During the ceremony, cheers went up for Galen Cole, who had spent several months putting Friday’s trip together. But he was directing all eyes to the schoolteachers who have been bringing classes to the Cole Museum for the Patriot Program, where they interview veterans from several wars.
Pointing out Debra Butterfield of Gardiner Regional Middle School, Cole said, “When she was at Oxford Hills Middle School, her classes raised $700 for this memorial.”
The history lesson lasted all day long. Three buses, organized by Joe Cyr of Old Town, took Mainers on a tour of the capital, the second bus guided by a woman whose father was one of the Tuskegee airmen in World War II.
Approaching the Korean War Memorial, Korean veteran Don Guptill and wife, Gloria, of Bangor paused to study faces etched in the monument, with bronze statues of soldiers reflected in the shiny granite.
“I get the chills every time I see it,” said Del Hainer of Hampden, who was a nurse in Korea.
Moving on to the Lincoln Memorial, Andrew and Ruby (Leet) Maliszewski of Verona walked hand in hand. For Ruby, a MASH nurse from Greenville who tended the wounded in Sicily, and Andrew, whose ship escorted Roosevelt partway to Yalta, the memorials were “beautiful.”
Gordon Warner of Levant, a troop greeter and veteran of Vietnam and Desert Storm, paused quietly as he took in the expanse of the Vietnam Memorial, which he had seen only as a traveling exhibit in Maine.
Tributes to the veterans took place throughout the day in various forms.
Pan Am President David Fink, who had donated the services of the 727 jet that flew the group directly to Baltimore-Washington International Airport, was on hand at 6 a.m. as the travelers checked in at Bangor International Airport.
Bangor police Sgt. Ward Gagner came in hours early to see the group off, and was there – along with a few troop greeters, when the Mainers landed home at 9 p.m.
In Washington, lunch was ready when the visitors entered a private dining room in the Dirksen Senate Office Building. U.S. Sen. Susan Collins and U.S. Rep. Michael Michaud joined the group there and visited with several of the Mainers.
“This means so much to me because my father is a World War II vet,” Collins explained, “and he taught me from an early age to honor these veterans.
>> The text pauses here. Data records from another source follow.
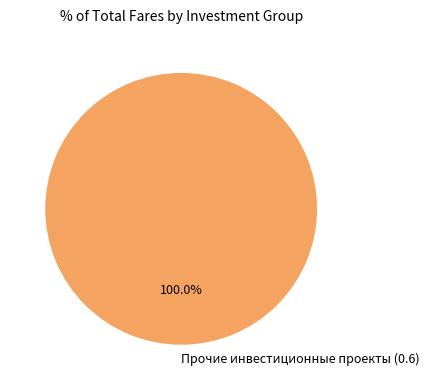

Is there any slice that represents more than half of the pie?

Yes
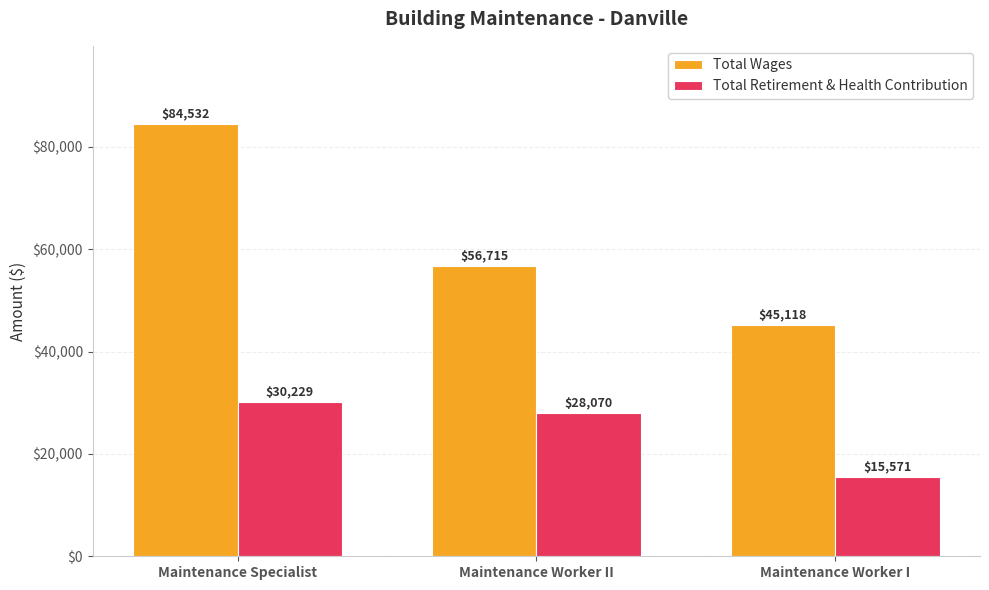

What is the minimum value for Total Wages?

45118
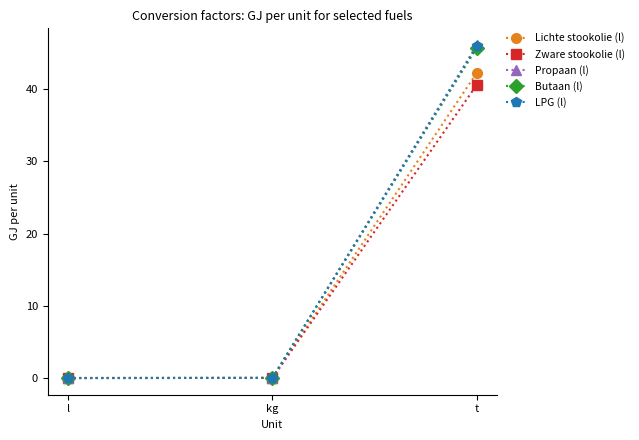

Which category has the highest value across all series?

t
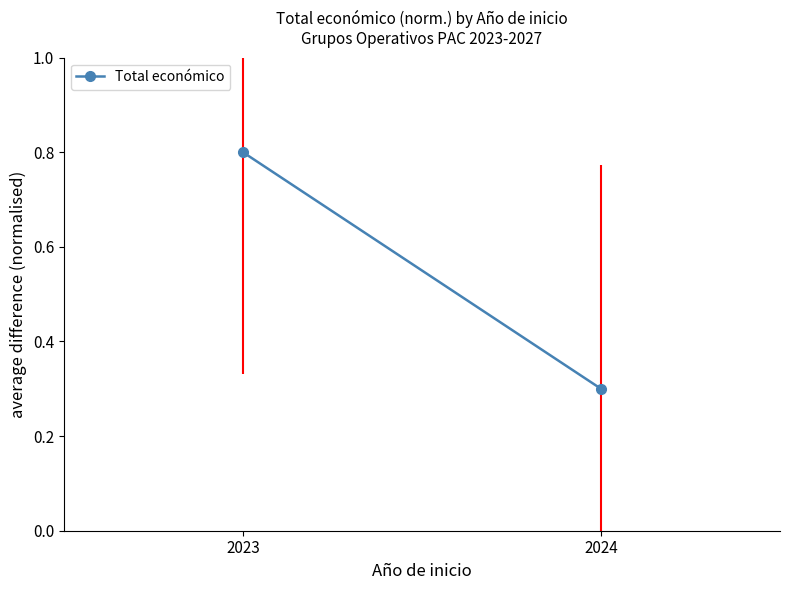

Which category has the lowest value across all series?

2024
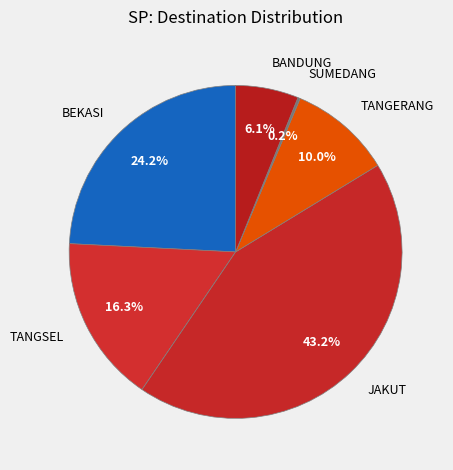

Which category has the biggest portion of the pie?

JAKUT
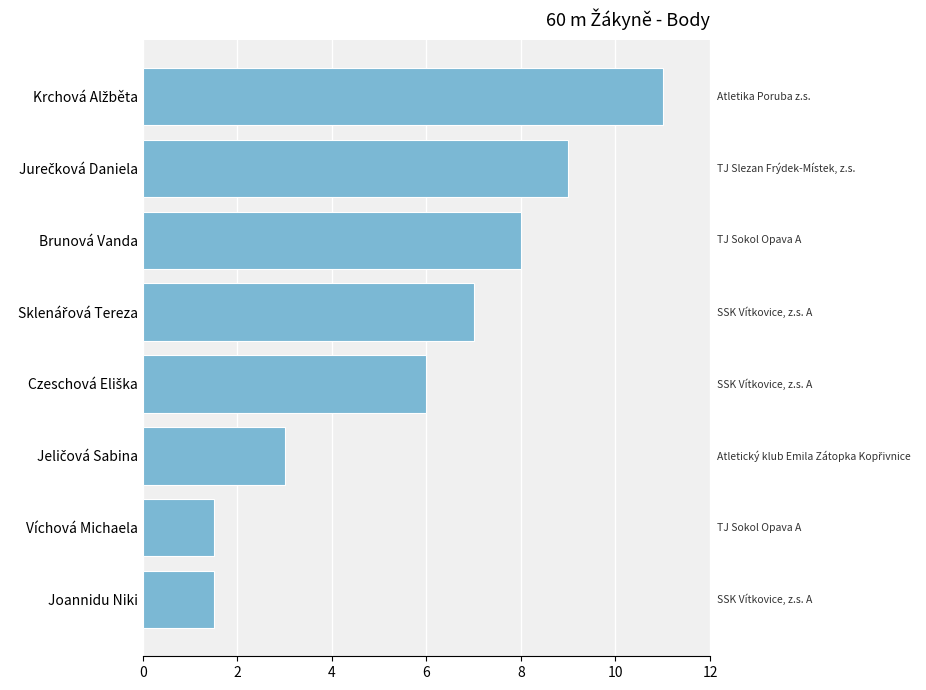

How many bars are there in total?

8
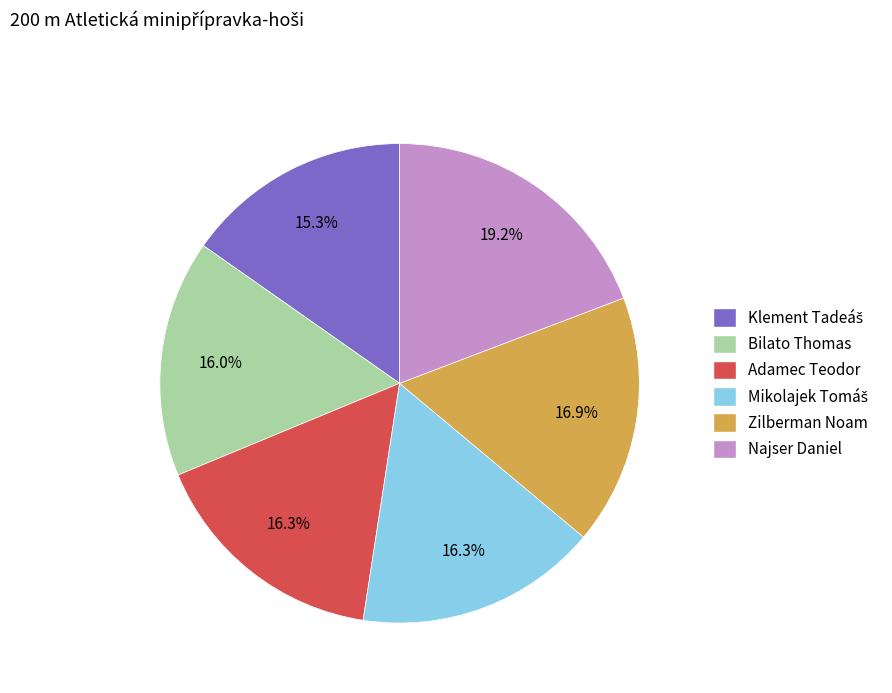

Does Adamec Teodor account for over 50% of the chart?

No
He taught me they sacrificed enormously so we could live in a free country.”
A few minutes later, addressing the veterans, she said, “I can’t tell you how happy I am to have my heroes here.”
During the morning tour, buses passed the site where activists were preparing for Saturday’s rally against the war in Iraq.
Bangor Mayor Frank Farrington, who served in the military in the 1950s, told the Maine veterans: “It’s ironic to me. What you did gives those folks the right to protest.”
Outside the World War II Memorial, “Welcome Maine Veterans” signs greeted the visitors, a salute by Wayne Hanson, Dan Smith and Dave Moulton of the Maine State Society in Washington.
It was the first trip to Washington for Ricky Bradeen of Medford, who has greeted some 500 troop flights at Bangor International Airport. There was no question what impressed him most about the tour.
“It was the World War II Memorial,” the youth said. “All the veterans were so proud to have a memorial just for them.”
“It meant so much to me to see the memorial,” said the Rev. Sid Buzzell of Bangor, a soldier from Sangerville during World War II in Europe.
As the Pan Am plane descended over Bangor Friday evening, a chorus of “God Bless America” rose from the tired but happy travelers.